Six years after Hadley Police seized a badge from a former selectman who waved it out his window after he was stopped for speeding, town officials are grappling with another questionable use of a badge by a Select Board member.
On Nov. 29, the Hadley Select Board voted 3-2 to refer the most recent badge-flashing episode by board member Donald J. Pipczynski to the state Ethics Commission to determine whether it constitutes an abuse of power.
Time will tell what the inquiry yields. In the meantime, though, Hadley officials should hasten the step they should have taken long ago and recall all badges being held and potentially used by non-police officials.
The incident occurred Oct. 15 at the Hadley Young Men’s Club where witnesses allege Pipczynski flashed his gold police commissioner badge at the gate and did not pay a $40 entry fee. On that night, Pipczynski had been busing University of Massachusetts students to an Oktoberfest party at the club and decided to enter the private event.
Pipczynski told the Select Board that he was using the badge in his capacity as a police commissioner in an oversight role, not as a law enforcement officer. Details of the incident were outlined in three letters to the Select Board, including one by Police Sgt. Mitchell Kuc who was at the club the night Pipczynski used the badge.
In another letter sent to the board, the Young Men’s Club alleged that Pipczynski’s presence on club grounds was retaliatory because his membership recently had been revoked and when members asked him to leave, an argument ensued and police intervened.
The use of the badges by Select Board members goes back to the tenure of the late police chief Dennis J. Hukowicz, who issued them to an unknown number of former and current Select Board members. However, some past board members told the Gazette in 2010 that they never received them, declined the badges, or did not remember if they got one.
According to the Select Board’s mission statement, its members serve as police and fire commissioners “and in these capacities provide departmental oversight, policies and procedures, budgeting, and hiring/firing functions for the town’s Police and Fire Departments.” Select Board members have no police powers, however.
When the former Select Board member brandished his badge at police in 2010, police correctly confiscated it and issued him a speeding ticket. The incident prompted a review led by Town Administrator David Nixon to determine how many badges were held by current and former Select Board members. At the time, Hukowicz issued a memo to the police force, notifying officers which town officials had authority to possess the special badges.
“As time goes on, we will continue working on this issue,” Nixon said then.
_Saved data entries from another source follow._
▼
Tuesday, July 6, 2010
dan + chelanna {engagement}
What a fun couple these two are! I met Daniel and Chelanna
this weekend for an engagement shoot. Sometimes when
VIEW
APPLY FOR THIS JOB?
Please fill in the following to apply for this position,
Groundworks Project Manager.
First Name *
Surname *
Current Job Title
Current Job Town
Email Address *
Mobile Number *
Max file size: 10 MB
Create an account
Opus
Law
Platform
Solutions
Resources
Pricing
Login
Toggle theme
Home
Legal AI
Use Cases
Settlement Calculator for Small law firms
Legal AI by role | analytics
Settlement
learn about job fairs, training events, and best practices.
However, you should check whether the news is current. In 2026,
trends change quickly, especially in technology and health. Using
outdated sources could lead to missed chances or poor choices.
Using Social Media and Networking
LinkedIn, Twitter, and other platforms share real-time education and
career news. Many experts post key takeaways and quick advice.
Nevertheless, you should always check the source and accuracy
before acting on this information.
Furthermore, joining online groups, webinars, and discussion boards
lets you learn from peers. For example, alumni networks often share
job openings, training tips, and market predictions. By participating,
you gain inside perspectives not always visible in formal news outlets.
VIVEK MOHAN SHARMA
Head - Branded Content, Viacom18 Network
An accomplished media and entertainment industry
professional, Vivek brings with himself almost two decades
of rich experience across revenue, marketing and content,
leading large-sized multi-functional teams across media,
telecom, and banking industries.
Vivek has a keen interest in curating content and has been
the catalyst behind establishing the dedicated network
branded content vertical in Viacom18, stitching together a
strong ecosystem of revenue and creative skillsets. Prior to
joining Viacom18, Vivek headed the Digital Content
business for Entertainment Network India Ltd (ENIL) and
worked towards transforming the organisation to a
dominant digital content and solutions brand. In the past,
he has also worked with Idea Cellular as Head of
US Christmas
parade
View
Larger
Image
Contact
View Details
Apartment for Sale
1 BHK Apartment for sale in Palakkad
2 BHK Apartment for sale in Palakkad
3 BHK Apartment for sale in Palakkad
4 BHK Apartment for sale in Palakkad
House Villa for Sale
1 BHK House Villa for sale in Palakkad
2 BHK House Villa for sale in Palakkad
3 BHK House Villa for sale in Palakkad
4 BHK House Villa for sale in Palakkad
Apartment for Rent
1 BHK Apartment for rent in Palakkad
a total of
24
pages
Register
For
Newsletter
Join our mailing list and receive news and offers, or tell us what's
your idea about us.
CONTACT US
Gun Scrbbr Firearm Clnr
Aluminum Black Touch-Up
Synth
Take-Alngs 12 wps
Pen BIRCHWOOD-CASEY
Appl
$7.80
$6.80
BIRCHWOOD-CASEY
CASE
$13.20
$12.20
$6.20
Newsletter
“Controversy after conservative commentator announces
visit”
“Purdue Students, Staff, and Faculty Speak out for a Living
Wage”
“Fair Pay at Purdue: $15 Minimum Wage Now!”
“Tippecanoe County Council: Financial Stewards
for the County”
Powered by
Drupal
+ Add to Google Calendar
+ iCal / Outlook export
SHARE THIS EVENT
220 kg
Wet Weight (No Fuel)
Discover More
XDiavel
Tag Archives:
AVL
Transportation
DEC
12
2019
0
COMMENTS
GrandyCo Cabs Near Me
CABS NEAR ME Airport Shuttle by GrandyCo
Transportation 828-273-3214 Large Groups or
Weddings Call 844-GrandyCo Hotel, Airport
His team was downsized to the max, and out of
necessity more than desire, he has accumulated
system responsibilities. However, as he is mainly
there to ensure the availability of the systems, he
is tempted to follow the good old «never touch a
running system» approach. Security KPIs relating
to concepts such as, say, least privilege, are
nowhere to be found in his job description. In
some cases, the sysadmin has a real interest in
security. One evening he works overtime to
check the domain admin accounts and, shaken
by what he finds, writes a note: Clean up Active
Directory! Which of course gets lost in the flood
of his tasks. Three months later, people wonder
Time has gone on, but the police commissioner badges keep turning up. They serve no useful purpose and raise questions about perceived favoritism and privilege not granted to ordinary citizens. For these reasons, town officials should renew their investigation into who has the badges and confiscate them, including from any current board members who possess them. Pipczynski said last month that he has thrown his badge away.
The State Ethics Commission is an independent state agency that oversees the administration and enforcement of the state’s conflict of interest and financial disclosure laws. Its mission is to foster integrity in public service and to promote the public’s trust and confidence in that service, as well as prevent conflicts between private interests and public duties.
We hope the agency conducts a thorough review of the Pipczynski incident and provides some clear guidance to town officials about the powers they have as police and fire commissioners, whether or not they have a badge to flash.
That should help put an end to any real or perceived abuse of power by Hadley officials. And it should end the reruns of Hadley’s version of the Keystone Kops.